From the line that has "line: (654, 122)" down to the last line of the data below, set down every line exactly, but none of the pictures.

WORKING DATA:

*-*-*

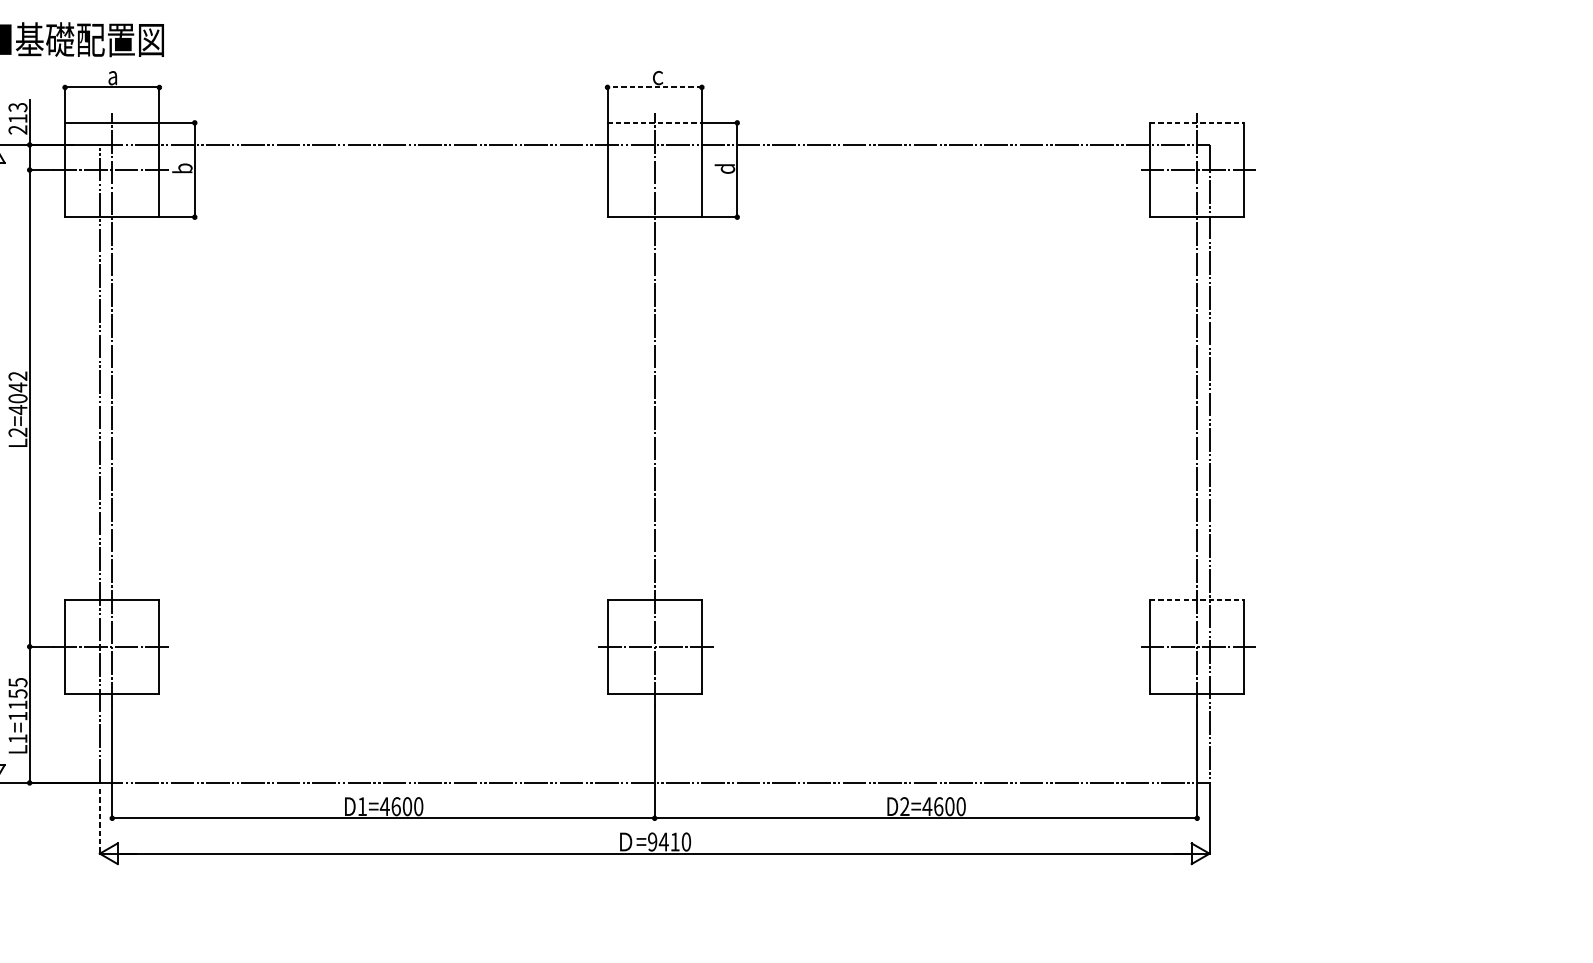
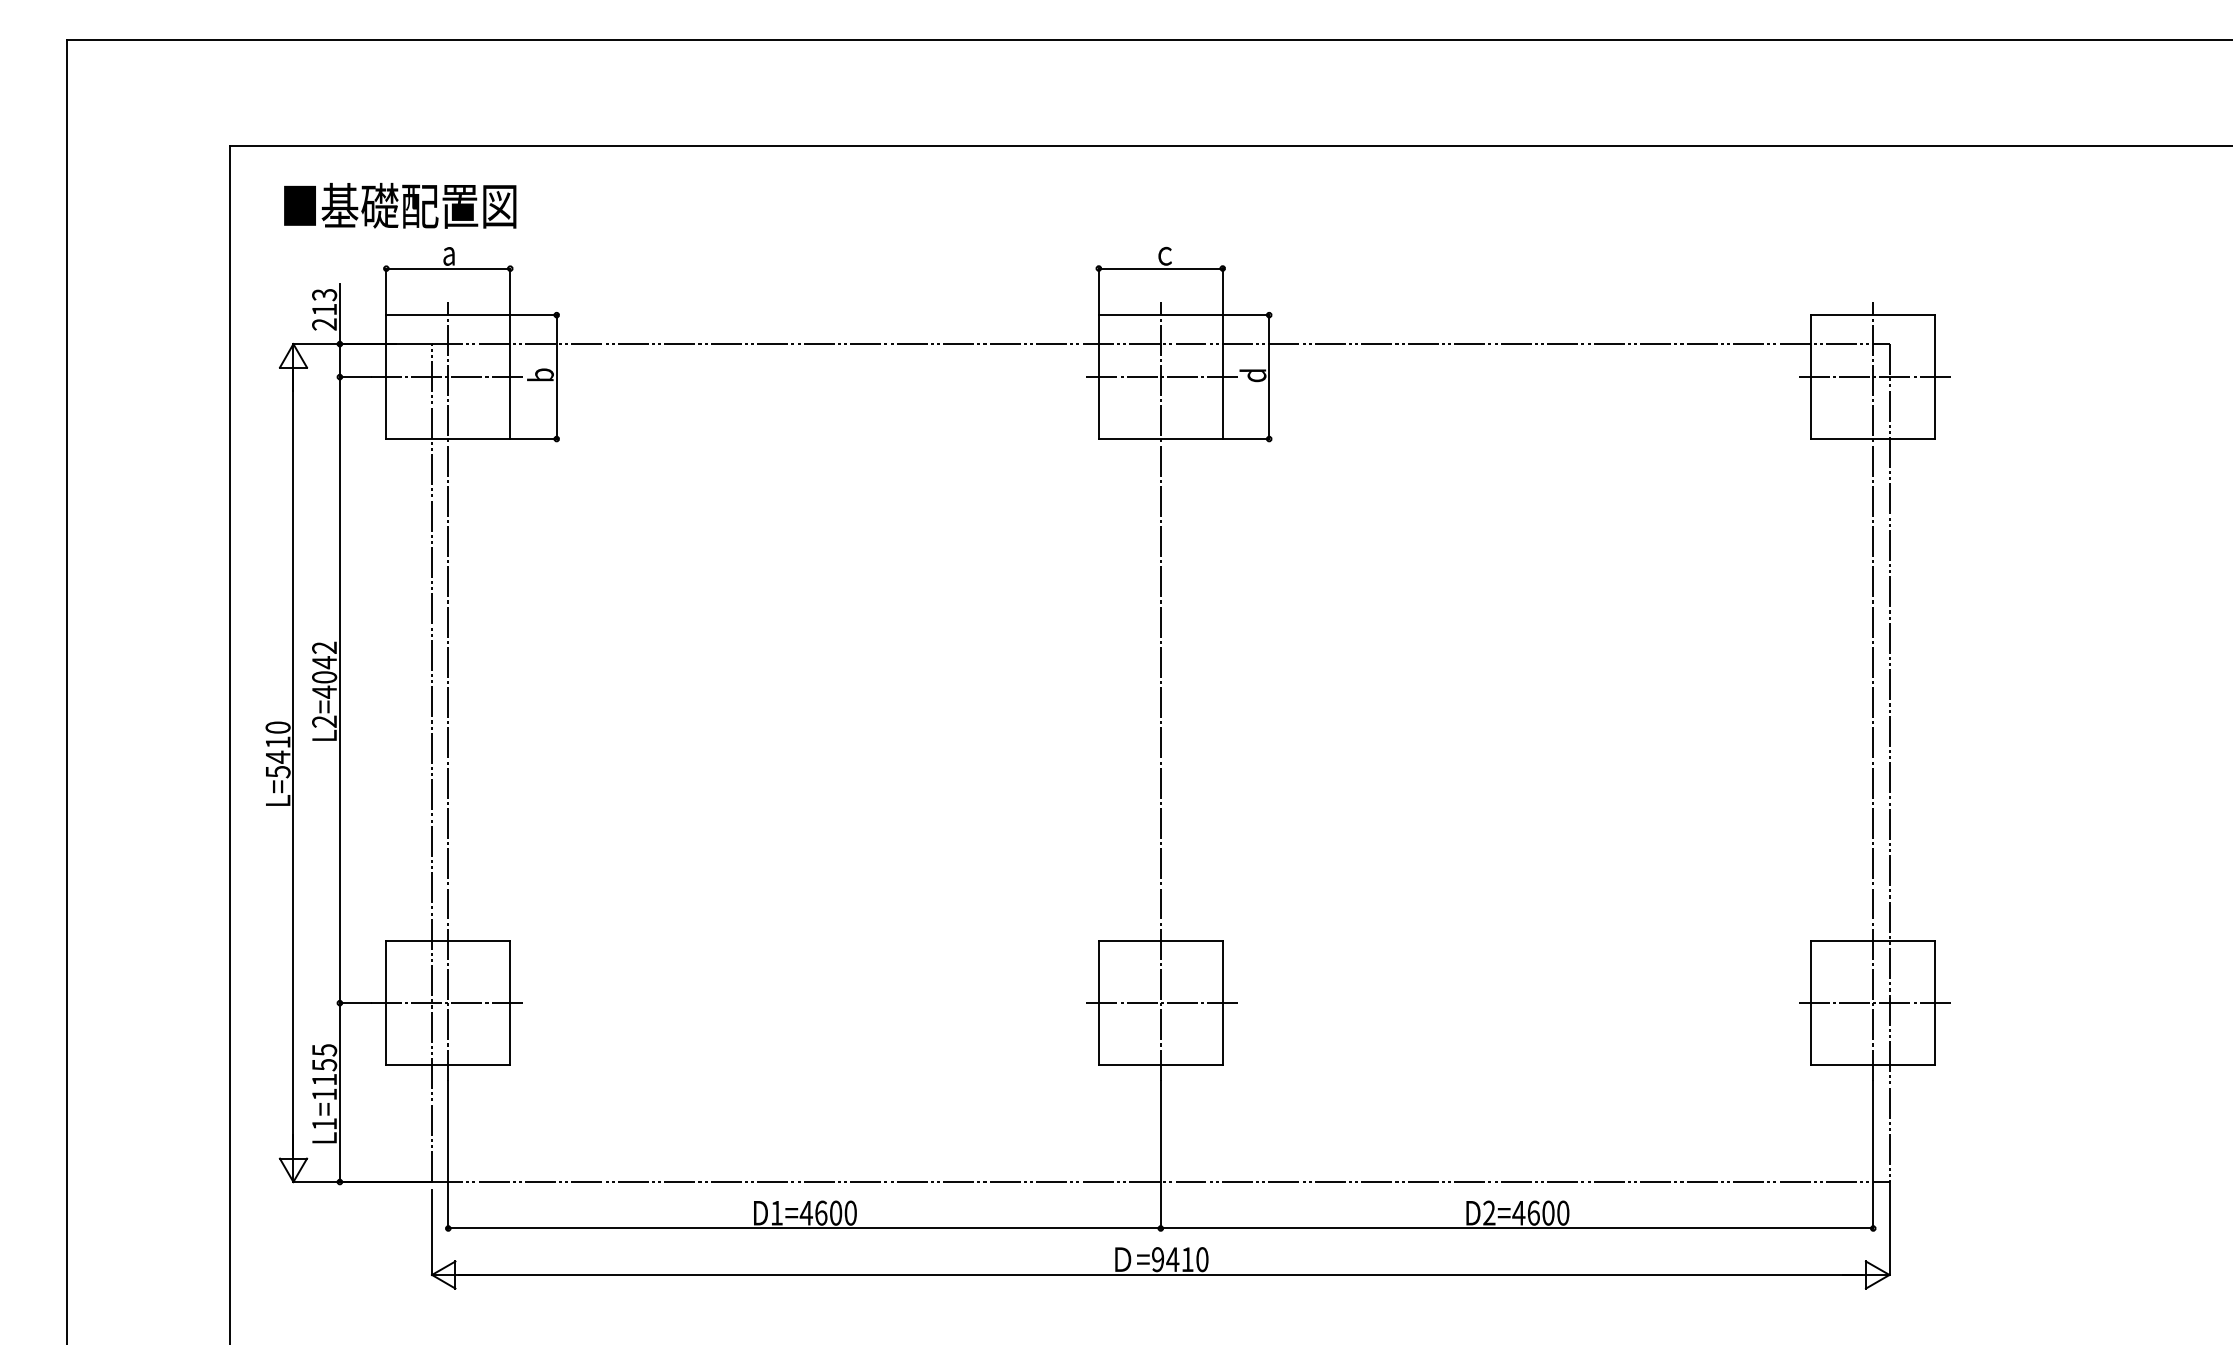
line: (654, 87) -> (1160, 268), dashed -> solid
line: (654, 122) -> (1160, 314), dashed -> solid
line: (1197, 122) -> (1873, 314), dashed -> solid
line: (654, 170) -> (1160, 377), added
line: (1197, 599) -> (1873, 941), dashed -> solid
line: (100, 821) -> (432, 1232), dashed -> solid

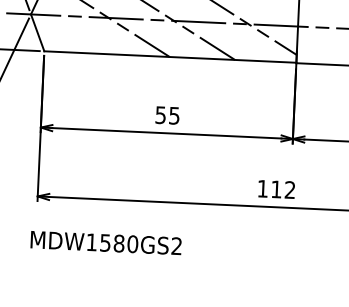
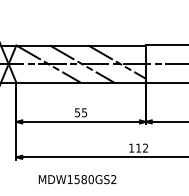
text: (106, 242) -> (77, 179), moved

*-*-*

YOUR SOLUTION:
line: (654, 122) -> (1160, 314), dashed -> solid
line: (1197, 122) -> (1873, 314), dashed -> solid
line: (654, 170) -> (1160, 377), added
line: (1197, 599) -> (1873, 941), dashed -> solid
line: (100, 821) -> (432, 1232), dashed -> solid

text: (106, 242) -> (77, 179), moved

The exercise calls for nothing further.